Mayank Bhardwaj, Reuters
New Delhi: India will not intervene to curb rising steel prices, which have inched up again in May, as they are in line with global markets, a senior steel ministry official said on Thursday.
Steel firms started increasing prices this month in line with global rates as profit margins came under pressure.
Some have raised prices of hot rolled coils by Rs600 ($14.62) to about Rs28,800 per tonne this month, an industry source told Reuters.
But Steel Secretary R.S. Pandey said there were no plans to cap prices: “Government is not in a regulatory role. The price monitoring committee will study the rise in steel prices.”
“Indian prices are in line with international trends,” he told reporters on the sidelines of an industry conference.
Shares of steel firms like Steel Authority of India Ltd, Tata Steel Ltd and JSW Steel Ltd were up by between 1.3% to 3.5% in a firm Mumbai market in early afternoon trade.
In March, Indian firms raised steel prices to keep pace with global spikes, but reversed their decision after pressure from the government to help fight inflation.
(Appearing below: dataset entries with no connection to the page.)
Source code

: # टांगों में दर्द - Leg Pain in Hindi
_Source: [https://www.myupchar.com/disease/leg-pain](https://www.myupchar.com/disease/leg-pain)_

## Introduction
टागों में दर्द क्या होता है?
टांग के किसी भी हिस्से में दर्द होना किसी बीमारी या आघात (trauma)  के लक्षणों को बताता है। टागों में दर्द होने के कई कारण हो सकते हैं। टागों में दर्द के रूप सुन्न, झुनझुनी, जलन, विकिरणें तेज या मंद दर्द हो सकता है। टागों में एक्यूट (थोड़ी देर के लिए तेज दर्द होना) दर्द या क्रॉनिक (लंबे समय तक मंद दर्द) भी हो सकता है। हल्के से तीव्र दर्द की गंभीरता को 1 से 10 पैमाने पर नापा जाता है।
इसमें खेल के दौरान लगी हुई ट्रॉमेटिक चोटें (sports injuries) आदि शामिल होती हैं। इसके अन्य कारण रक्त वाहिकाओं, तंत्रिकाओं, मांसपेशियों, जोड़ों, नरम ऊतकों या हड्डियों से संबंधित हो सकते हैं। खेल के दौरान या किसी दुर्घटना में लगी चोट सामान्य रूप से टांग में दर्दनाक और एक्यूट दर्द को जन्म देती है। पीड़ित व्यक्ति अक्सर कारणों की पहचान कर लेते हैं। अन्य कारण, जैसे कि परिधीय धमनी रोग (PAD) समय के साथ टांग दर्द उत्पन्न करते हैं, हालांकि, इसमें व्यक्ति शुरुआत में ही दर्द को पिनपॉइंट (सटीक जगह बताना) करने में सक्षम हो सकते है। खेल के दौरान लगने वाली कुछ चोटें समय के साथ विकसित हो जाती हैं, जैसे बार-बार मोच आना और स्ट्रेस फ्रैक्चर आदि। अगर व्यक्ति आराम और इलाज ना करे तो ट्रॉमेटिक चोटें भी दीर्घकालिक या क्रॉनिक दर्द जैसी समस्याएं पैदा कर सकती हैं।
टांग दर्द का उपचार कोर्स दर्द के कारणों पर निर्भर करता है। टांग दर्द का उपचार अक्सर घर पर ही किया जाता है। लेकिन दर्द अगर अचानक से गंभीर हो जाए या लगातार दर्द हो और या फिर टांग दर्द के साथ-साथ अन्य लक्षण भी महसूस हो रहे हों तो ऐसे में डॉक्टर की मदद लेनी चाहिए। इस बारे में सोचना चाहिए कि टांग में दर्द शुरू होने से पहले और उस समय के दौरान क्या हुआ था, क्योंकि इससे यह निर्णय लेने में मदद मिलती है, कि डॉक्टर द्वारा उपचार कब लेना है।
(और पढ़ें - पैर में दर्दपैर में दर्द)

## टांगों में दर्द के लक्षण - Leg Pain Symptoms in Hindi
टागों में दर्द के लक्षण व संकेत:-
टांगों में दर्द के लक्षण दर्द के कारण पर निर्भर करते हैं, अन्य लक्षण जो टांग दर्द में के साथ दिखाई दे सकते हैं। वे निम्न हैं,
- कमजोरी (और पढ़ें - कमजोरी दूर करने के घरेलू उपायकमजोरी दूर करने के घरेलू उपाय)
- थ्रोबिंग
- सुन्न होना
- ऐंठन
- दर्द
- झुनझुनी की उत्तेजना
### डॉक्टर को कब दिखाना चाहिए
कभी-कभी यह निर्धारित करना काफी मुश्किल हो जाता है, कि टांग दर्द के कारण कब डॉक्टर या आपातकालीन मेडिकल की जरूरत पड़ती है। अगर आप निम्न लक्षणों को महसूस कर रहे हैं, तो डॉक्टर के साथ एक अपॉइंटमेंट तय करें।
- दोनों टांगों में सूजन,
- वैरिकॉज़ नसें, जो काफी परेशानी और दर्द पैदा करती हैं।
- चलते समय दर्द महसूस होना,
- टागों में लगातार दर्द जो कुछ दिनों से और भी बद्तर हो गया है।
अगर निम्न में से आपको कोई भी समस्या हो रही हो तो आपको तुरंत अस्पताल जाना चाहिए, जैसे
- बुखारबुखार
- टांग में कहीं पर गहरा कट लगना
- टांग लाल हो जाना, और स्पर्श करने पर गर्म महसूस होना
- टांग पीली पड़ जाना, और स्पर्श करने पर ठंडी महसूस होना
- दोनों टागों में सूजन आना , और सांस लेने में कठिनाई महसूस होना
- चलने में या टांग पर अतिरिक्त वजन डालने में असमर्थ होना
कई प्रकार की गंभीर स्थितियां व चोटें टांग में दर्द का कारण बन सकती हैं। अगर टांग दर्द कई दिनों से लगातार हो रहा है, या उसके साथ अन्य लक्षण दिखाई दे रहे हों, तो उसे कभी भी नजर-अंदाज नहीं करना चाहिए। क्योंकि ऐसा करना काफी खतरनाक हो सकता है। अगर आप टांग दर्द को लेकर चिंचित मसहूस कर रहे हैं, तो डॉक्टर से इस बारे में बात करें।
The annual inflation rate hit 6.69% on 27 January, its highest in more than two years, but has fallen below 6% as the central bank has tightened policy and the government cut duties on a range of items to rein in prices.
At least two steel makers, Essar Steel and Tata Steel, raised the price of hot rolled coils by Rs1,000 per tonne on 1 March.
Separately, Pandey said India firms should not stop exporting iron ore, as steel firms have demanded, as the present domestic steel-making capacity would be unable to soak up ore output.
“You should not stop exports. If domestic capacity of steel goes up, less iron ore should go out,” he said.
In April, industry representatives assured Finance Minister Palaniappan Chidambaram steel firms would more than double steel-making capacity to 85 million tonnes by 2010 and to 200 million tonnes by 2020.
Global players like South Korea’s POSCO are planning plants in India, where demand for steel is rising amid efforts to improve key infrastructure and sustain high economic growth rates.
Pandey said the government was keen to sort out problems facing the Korean firm, which wants to invest $12 billion in the eastern state of Orissa but whose plans have been hit by protests over land.
“POSCO is a major investor and we all take note of that. I believe that POSCO should start production by the end of 2010,” Pandey said.
The firm is facing stiff opposition from villagers over land acquisition and has so far been unable to secure a lease for a iron ore mine to feed the proposed steel mill.